Sunday, August 24, 2025

A Poem for All Those Who Cannot be at Public Pro-Palestinian Protests but Support Them


This is a poem for those who cannot be at the protests

This is a walking poem,

not a marching poem.

It is a poem for all those

who cannot be there in person

to walk alongside others

to show support for those suffering

in Gaza, and it’s a poem

for all those people

who find it overwhelming

to be in public, especially

in large groups of people

even if they’d like to show

kinship and participate

in a mass public display

of empathy, in a protest

against the military

state, against the arms trade

and the occupation

of Palestinian lands.

It is for those who would

be there if they could,

but are unwell, or can’t get there,

or have others relying

on them to stay close.

This is a walking poem.

This is not a marching poem

because marching can take

on rhythms that are martial,

though such marching

peaceful marching

counters the martial.

So these marches

have their own poems.

Walking together creates

a circuit of collective

energy that illuminates

and draws others to its

aura without burning them.

Light that is atmospheric

and earthed.
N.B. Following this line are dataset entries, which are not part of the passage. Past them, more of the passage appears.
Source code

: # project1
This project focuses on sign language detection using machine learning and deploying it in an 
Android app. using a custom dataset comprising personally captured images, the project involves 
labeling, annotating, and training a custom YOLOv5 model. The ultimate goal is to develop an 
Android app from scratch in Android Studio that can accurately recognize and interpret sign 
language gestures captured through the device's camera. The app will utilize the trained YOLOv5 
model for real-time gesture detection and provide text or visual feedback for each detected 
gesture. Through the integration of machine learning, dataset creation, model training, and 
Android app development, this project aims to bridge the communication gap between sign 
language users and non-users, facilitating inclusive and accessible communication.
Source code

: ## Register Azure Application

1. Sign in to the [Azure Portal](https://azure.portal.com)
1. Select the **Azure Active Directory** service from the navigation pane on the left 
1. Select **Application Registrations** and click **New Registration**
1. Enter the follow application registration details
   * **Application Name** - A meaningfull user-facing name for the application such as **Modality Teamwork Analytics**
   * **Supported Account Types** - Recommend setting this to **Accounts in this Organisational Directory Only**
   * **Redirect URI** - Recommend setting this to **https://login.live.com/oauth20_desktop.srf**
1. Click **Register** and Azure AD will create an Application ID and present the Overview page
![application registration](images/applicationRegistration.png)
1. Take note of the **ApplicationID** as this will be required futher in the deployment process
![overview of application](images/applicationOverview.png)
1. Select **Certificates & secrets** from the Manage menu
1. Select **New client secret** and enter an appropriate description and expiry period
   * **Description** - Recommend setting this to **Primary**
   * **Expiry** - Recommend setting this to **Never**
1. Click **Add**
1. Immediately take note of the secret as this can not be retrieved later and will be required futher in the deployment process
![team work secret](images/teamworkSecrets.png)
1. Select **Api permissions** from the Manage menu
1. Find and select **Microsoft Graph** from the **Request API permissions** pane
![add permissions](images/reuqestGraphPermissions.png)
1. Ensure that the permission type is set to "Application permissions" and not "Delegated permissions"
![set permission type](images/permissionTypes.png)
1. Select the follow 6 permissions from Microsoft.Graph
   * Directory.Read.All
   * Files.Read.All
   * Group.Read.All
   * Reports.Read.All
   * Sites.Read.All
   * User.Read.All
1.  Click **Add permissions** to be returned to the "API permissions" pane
That resonates.

It is resolved and committed

and sensitised to the pain

of those on whose behalf

the walking together

is being conducted.

This poem is for those

who can’t be there,

and its lines walk together

and as one, even if it’s

to its own step and to the steps

of all those there on the ground.

This poem is for those

who can’t walk

together on the day

but want to have it known

that they care as deeply.

 

 

            John Kinsella

Tuesday, August 5, 2025

The Genocide in Gaza Must Stop Now!

It is unconscionable for any person who cares about others' wellbeing not to spend every minute of their waking lives resisting the grotesque murder and starvation of the people of Gaza. Israel has proved itself one of the most brutal, dehumanising and violent states in modern history, ruled by genocidal tyrants. Of course there are many who live in Israel who do not support this psychotic act of state vengeance, and who would have sought a peaceful route through the horror. To constantly cite the violence of Hamas, its long-term militarism and cruelty, in order to excuse attacks on the Palestinian people, is part of an act of collective abuse that finds its roots in colonialism and underpins genocide. Hamas is not Palestine. What's more, the psychology of killing because others have killed (and killing in return on such a vast scale that extends back as well as forward on the timeline) is the destruction of humanity itself. Collective 'punishment' is overtly unjust by any measure, but to use vengeance as the basis for centralised actions is so far away from any sense of human rights as to be grotesque. The murder of people trying to reach food supplies, the inducing of mass famine to reduce a people to inability to act on any level, and then to see them perish, is genocide. It's such a severe situation that making analogies between the behaviour of the Israeli State/IDF and any other 'similar' crimes of history is pointless. This act of genocide will become in modern memory the basis for analogies of horror and wrongdoing for decades. And as for the vileness of the 'doing' or 'not doing' deals over what is so obscenely an unequal situation, it fits the endgame of capitalist over-reach in which capitalism becomes a question of whether an entire people mean value to the world marketplace rather than whether they are people. Everyone of us is obliged to act to save the people of Gaza — they are people, not representations on screens, not statistics, and not objects whose absence or presence is ultimately summed up in terms of the market place, in terms of what they are 'worth' to 'players' and vested interests. It must stop. Israel must withdraw. Israel must step back and let more humane agencies enter Gaza to bring some hope and physical and spiritual restoration to the people and land it has tried to destroy and steal. Israel must face up to what it is, end apartheid and share country with those whose country it is.